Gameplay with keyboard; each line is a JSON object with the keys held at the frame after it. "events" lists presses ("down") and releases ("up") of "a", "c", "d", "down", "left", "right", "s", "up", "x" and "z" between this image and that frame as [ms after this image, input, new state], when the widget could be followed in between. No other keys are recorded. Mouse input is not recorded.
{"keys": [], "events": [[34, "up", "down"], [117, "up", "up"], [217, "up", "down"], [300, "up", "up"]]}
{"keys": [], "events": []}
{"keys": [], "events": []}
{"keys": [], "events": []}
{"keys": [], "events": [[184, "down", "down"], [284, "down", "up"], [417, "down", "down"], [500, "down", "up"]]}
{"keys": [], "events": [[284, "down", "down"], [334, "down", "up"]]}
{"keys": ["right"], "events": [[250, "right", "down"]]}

____________

PROBLEM TO WORK ON =>
Please give all the entries above again, exactly as they stand.

TASK OUTPUT =>
Gameplay with keyboard; each line is a JSON object with the keys held at the frame after it. "events" lists presses ("down") and releases ("up") of "a", "c", "d", "down", "left", "right", "s", "up", "x" and "z" between this image and that frame as [ms after this image, input, new state], when the widget could be followed in between. No other keys are recorded. Mouse input is not recorded.
{"keys": [], "events": [[34, "up", "down"], [117, "up", "up"], [217, "up", "down"], [300, "up", "up"]]}
{"keys": [], "events": []}
{"keys": [], "events": []}
{"keys": [], "events": []}
{"keys": [], "events": [[184, "down", "down"], [284, "down", "up"], [417, "down", "down"], [500, "down", "up"]]}
{"keys": [], "events": [[284, "down", "down"], [334, "down", "up"]]}
{"keys": ["right"], "events": [[250, "right", "down"]]}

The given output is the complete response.